### [THE EXERCISE]
Output the data exactly, with every line intact.

### [A run of records]
Begin
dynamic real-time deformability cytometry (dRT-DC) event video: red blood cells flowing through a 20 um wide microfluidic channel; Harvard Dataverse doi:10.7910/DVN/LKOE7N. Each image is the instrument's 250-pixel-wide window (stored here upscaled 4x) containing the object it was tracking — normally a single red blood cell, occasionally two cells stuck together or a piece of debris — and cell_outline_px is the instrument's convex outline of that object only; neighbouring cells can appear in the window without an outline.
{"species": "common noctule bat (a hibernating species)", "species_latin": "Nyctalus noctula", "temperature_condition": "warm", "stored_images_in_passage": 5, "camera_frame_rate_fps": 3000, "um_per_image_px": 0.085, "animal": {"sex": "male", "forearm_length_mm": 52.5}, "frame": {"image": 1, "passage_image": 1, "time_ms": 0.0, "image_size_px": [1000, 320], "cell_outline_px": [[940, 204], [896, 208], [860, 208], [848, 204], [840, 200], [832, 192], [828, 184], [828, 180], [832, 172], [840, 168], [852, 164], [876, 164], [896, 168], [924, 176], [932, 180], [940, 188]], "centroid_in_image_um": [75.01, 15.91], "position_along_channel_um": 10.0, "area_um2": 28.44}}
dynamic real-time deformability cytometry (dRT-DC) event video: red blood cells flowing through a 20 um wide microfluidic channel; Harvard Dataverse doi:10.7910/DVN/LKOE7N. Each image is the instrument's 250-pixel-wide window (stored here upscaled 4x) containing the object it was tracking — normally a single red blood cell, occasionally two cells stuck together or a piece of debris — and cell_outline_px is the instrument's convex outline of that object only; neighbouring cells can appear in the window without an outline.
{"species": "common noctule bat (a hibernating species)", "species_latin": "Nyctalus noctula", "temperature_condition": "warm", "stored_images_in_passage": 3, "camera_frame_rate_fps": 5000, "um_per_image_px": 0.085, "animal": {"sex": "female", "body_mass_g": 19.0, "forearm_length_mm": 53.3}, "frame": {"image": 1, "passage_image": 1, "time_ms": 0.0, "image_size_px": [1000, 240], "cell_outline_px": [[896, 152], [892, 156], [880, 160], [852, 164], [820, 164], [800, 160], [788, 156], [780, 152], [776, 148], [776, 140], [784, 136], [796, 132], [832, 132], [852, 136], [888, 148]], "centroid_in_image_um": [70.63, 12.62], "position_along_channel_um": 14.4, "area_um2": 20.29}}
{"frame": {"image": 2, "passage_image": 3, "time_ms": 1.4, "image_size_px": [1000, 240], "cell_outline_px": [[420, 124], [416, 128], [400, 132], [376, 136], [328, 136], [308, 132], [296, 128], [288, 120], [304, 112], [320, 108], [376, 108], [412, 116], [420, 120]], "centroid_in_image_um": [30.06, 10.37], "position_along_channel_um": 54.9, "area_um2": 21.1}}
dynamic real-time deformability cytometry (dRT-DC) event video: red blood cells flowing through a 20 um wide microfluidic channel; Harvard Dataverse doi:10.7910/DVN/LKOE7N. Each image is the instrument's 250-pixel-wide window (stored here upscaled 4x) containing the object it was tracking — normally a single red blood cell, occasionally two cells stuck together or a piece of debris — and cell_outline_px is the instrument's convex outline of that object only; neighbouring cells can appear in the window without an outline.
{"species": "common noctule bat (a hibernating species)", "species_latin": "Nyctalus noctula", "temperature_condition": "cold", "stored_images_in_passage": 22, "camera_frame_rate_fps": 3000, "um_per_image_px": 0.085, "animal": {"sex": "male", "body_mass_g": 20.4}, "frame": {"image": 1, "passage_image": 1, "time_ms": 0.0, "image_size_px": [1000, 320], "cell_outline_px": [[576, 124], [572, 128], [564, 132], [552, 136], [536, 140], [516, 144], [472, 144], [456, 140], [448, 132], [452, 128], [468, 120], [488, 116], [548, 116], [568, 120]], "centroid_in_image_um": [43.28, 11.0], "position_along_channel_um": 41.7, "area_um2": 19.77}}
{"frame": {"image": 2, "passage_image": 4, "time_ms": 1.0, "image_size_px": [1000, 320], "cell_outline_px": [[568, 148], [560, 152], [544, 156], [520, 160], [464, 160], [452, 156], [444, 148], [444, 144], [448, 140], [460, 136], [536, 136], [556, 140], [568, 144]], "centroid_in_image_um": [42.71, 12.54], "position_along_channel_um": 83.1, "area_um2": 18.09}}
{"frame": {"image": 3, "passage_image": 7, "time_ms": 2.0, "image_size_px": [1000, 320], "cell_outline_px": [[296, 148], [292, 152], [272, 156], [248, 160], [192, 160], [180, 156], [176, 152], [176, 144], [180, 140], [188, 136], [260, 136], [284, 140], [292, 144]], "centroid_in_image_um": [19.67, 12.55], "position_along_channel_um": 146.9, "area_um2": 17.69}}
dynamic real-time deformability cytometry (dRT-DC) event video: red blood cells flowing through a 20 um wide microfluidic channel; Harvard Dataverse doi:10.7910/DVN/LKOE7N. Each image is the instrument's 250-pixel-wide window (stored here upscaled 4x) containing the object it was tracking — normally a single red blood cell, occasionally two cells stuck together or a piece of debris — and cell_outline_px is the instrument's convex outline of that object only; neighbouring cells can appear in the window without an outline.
End
### [SOLVED PROBLEM]
dynamic real-time deformability cytometry (dRT-DC) event video: red blood cells flowing through a 20 um wide microfluidic channel; Harvard Dataverse doi:10.7910/DVN/LKOE7N. Each image is the instrument's 250-pixel-wide window (stored here upscaled 4x) containing the object it was tracking — normally a single red blood cell, occasionally two cells stuck together or a piece of debris — and cell_outline_px is the instrument's convex outline of that object only; neighbouring cells can appear in the window without an outline.
{"species": "common noctule bat (a hibernating species)", "species_latin": "Nyctalus noctula", "temperature_condition": "warm", "stored_images_in_passage": 5, "camera_frame_rate_fps": 3000, "um_per_image_px": 0.085, "animal": {"sex": "male", "forearm_length_mm": 52.5}, "frame": {"image": 1, "passage_image": 1, "time_ms": 0.0, "image_size_px": [1000, 320], "cell_outline_px": [[940, 204], [896, 208], [860, 208], [848, 204], [840, 200], [832, 192], [828, 184], [828, 180], [832, 172], [840, 168], [852, 164], [876, 164], [896, 168], [924, 176], [932, 180], [940, 188]], "centroid_in_image_um": [75.01, 15.91], "position_along_channel_um": 10.0, "area_um2": 28.44}}
dynamic real-time deformability cytometry (dRT-DC) event video: red blood cells flowing through a 20 um wide microfluidic channel; Harvard Dataverse doi:10.7910/DVN/LKOE7N. Each image is the instrument's 250-pixel-wide window (stored here upscaled 4x) containing the object it was tracking — normally a single red blood cell, occasionally two cells stuck together or a piece of debris — and cell_outline_px is the instrument's convex outline of that object only; neighbouring cells can appear in the window without an outline.
{"species": "common noctule bat (a hibernating species)", "species_latin": "Nyctalus noctula", "temperature_condition": "warm", "stored_images_in_passage": 3, "camera_frame_rate_fps": 5000, "um_per_image_px": 0.085, "animal": {"sex": "female", "body_mass_g": 19.0, "forearm_length_mm": 53.3}, "frame": {"image": 1, "passage_image": 1, "time_ms": 0.0, "image_size_px": [1000, 240], "cell_outline_px": [[896, 152], [892, 156], [880, 160], [852, 164], [820, 164], [800, 160], [788, 156], [780, 152], [776, 148], [776, 140], [784, 136], [796, 132], [832, 132], [852, 136], [888, 148]], "centroid_in_image_um": [70.63, 12.62], "position_along_channel_um": 14.4, "area_um2": 20.29}}
{"frame": {"image": 2, "passage_image": 3, "time_ms": 1.4, "image_size_px": [1000, 240], "cell_outline_px": [[420, 124], [416, 128], [400, 132], [376, 136], [328, 136], [308, 132], [296, 128], [288, 120], [304, 112], [320, 108], [376, 108], [412, 116], [420, 120]], "centroid_in_image_um": [30.06, 10.37], "position_along_channel_um": 54.9, "area_um2": 21.1}}
dynamic real-time deformability cytometry (dRT-DC) event video: red blood cells flowing through a 20 um wide microfluidic channel; Harvard Dataverse doi:10.7910/DVN/LKOE7N. Each image is the instrument's 250-pixel-wide window (stored here upscaled 4x) containing the object it was tracking — normally a single red blood cell, occasionally two cells stuck together or a piece of debris — and cell_outline_px is the instrument's convex outline of that object only; neighbouring cells can appear in the window without an outline.
{"species": "common noctule bat (a hibernating species)", "species_latin": "Nyctalus noctula", "temperature_condition": "cold", "stored_images_in_passage": 22, "camera_frame_rate_fps": 3000, "um_per_image_px": 0.085, "animal": {"sex": "male", "body_mass_g": 20.4}, "frame": {"image": 1, "passage_image": 1, "time_ms": 0.0, "image_size_px": [1000, 320], "cell_outline_px": [[576, 124], [572, 128], [564, 132], [552, 136], [536, 140], [516, 144], [472, 144], [456, 140], [448, 132], [452, 128], [468, 120], [488, 116], [548, 116], [568, 120]], "centroid_in_image_um": [43.28, 11.0], "position_along_channel_um": 41.7, "area_um2": 19.77}}
{"frame": {"image": 2, "passage_image": 4, "time_ms": 1.0, "image_size_px": [1000, 320], "cell_outline_px": [[568, 148], [560, 152], [544, 156], [520, 160], [464, 160], [452, 156], [444, 148], [444, 144], [448, 140], [460, 136], [536, 136], [556, 140], [568, 144]], "centroid_in_image_um": [42.71, 12.54], "position_along_channel_um": 83.1, "area_um2": 18.09}}
{"frame": {"image": 3, "passage_image": 7, "time_ms": 2.0, "image_size_px": [1000, 320], "cell_outline_px": [[296, 148], [292, 152], [272, 156], [248, 160], [192, 160], [180, 156], [176, 152], [176, 144], [180, 140], [188, 136], [260, 136], [284, 140], [292, 144]], "centroid_in_image_um": [19.67, 12.55], "position_along_channel_um": 146.9, "area_um2": 17.69}}
dynamic real-time deformability cytometry (dRT-DC) event video: red blood cells flowing through a 20 um wide microfluidic channel; Harvard Dataverse doi:10.7910/DVN/LKOE7N. Each image is the instrument's 250-pixel-wide window (stored here upscaled 4x) containing the object it was tracking — normally a single red blood cell, occasionally two cells stuck together or a piece of debris — and cell_outline_px is the instrument's convex outline of that object only; neighbouring cells can appear in the window without an outline.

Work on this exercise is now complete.